Military police with automatic rifles loitered in greater numbers than usual, and bystanders crowded around to see. The man had been shot four times. Another young man who sold drugs on the beach was fatally stabbed a month or so ago.

Jorge, who runs the jogo de bicho on the beach and sells me coconut water, told me there was nothing to see. Just another message from the gang that used to run the beach to the gang that took over. The latter have made themselves scarce since the murder. According to Jesús, a barraqueiro who used to sleep on the beach until it became too dangerous, a lot of them are dead already. They don’t last long, he said.

Each killing brings a temporary show of a massive police presence, after which business as usual resumes: drug deals within spitting distance of where the police park and loaf around. The other end of the beach is more violent: it has more festas, so more drug dealing. Shootings usually happen there, not far from another police command. For the moment, the beach is tranquil, as it used to be before the gangsters moved in a few years ago.

Both facões – the gang that used to run the beach and the one that took over until the Sunday before last – belong to a larger local fação, Bonde de Maluco (‘Crazy Guy’s Crew’), which is backed by the PCC from São Paulo, Latin America’s largest organised crime outfit (thanks to the Brazilian prison system).
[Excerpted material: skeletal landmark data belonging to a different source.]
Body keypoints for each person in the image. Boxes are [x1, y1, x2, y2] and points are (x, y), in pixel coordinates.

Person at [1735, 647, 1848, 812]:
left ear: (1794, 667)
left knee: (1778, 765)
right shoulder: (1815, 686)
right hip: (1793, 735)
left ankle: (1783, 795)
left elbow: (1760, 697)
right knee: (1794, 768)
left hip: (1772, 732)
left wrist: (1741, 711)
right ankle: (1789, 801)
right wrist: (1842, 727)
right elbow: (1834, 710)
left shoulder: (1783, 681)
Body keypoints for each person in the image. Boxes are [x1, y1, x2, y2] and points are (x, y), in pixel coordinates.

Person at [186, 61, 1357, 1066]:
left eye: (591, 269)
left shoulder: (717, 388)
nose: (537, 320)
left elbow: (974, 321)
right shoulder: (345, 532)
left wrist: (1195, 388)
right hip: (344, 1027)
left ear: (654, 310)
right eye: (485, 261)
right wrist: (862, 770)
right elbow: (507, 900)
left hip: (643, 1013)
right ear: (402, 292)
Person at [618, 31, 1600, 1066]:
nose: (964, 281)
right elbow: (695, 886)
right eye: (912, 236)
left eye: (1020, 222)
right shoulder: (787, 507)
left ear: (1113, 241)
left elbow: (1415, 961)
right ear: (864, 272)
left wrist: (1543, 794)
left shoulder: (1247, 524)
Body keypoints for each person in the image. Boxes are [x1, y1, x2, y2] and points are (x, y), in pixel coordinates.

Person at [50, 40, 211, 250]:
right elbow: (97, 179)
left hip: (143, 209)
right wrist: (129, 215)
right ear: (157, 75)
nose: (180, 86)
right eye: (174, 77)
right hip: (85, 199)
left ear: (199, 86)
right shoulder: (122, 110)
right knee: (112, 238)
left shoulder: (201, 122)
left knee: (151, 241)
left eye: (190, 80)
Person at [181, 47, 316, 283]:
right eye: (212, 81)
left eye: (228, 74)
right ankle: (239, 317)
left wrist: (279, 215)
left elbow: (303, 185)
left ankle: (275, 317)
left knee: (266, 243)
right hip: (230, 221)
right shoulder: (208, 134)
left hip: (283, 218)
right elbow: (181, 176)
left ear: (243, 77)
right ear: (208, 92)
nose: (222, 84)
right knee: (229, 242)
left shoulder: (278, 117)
Comando Vermelho, from Rio (also a product of the prison system), backs another local gang – called, ironically, Comando da Paz – and burned a bus in São Marcos on Monday after one of their members was murdered in police custody.

Murder is an integral part of urban policing in Brazil as in few other countries. More people were killed by the police in Bahia last year (1464) than in the entire United States (1201). Between 2017 and 2022 there were 341 mass-killings in Brazil, of which 252 were carried out by police. In Rio alone, where the police are responsible for 35 per cent of violent deaths, there have been 33 massacres so far this year, twenty of them during police operations, though the overall number of violent deaths in Salvador is down 19 per cent compared to the first half of last year. Afro-Brazilians suffer the brunt of state violence.

Silvio Almeida, a founder of Black Lives Matter Brazil and now the minister of human rights and citizenship, said on 5 August that the pattern of recent police violence, which left thirty dead in eight days in Salvador and the nearby cities of Camaçari and Itatim, was ‘incompatible with a country that calls itself democratic’. After meeting with Almeida on 6 August, the state government – which has been in the hands of the left-wing Workers’ Party (PT) for sixteen years – scrambled to fall in line. The governor, Jerônimo Rodrigues, having initially claimed that the police only killed ‘murderers, traffickers, rapists, robbers and other criminals’, promised to investigate any excesses. Almeida’s ministry will be conducting its own investigation.

On the São Paulo coast, in ‘Operation Shield’, the police killed at least 16 people in Vila Santa Clara, Guarujá, on 31 July, in revenge for the murder of a traffic cop several days earlier. A family member of one victim said the police had promised to kill sixty in total; masked men have been raiding homes near where the massacre took place. The governor, Tarcísio de Freitas, formerly a minister in Bolsonaro’s government, declared his satisfaction with the operation.

The far right has deep roots in the police, as it does in the military, and the PT has never managed to confront the issue of policing and public security: neither under Lula from 2003 to 2010, nor under Dilma from 2011 to 2016. This explains, in part, how the Colombianisation of Brazil advanced so dramatically after the far right came to power in 2016, as well as why it continues despite Lula’s re-election last year, and is unlikely to stop. Rui Costa, before he became Lula’s chief of staff, ran Bahia, the PT’s most important stronghold, for two terms, from 2015 to 2022; Lula and Costa selected Rodrigues as Costa’s successor.

Although Bolsonaro may be on his way to jail and is now banned from politics, bolsonarismo – fascism with Brazilian characteristics (both military and parliamentary) – lives on. Unless Lula and the PT reverse course on public security, it is difficult to see how it can be uprooted from the state and civil society.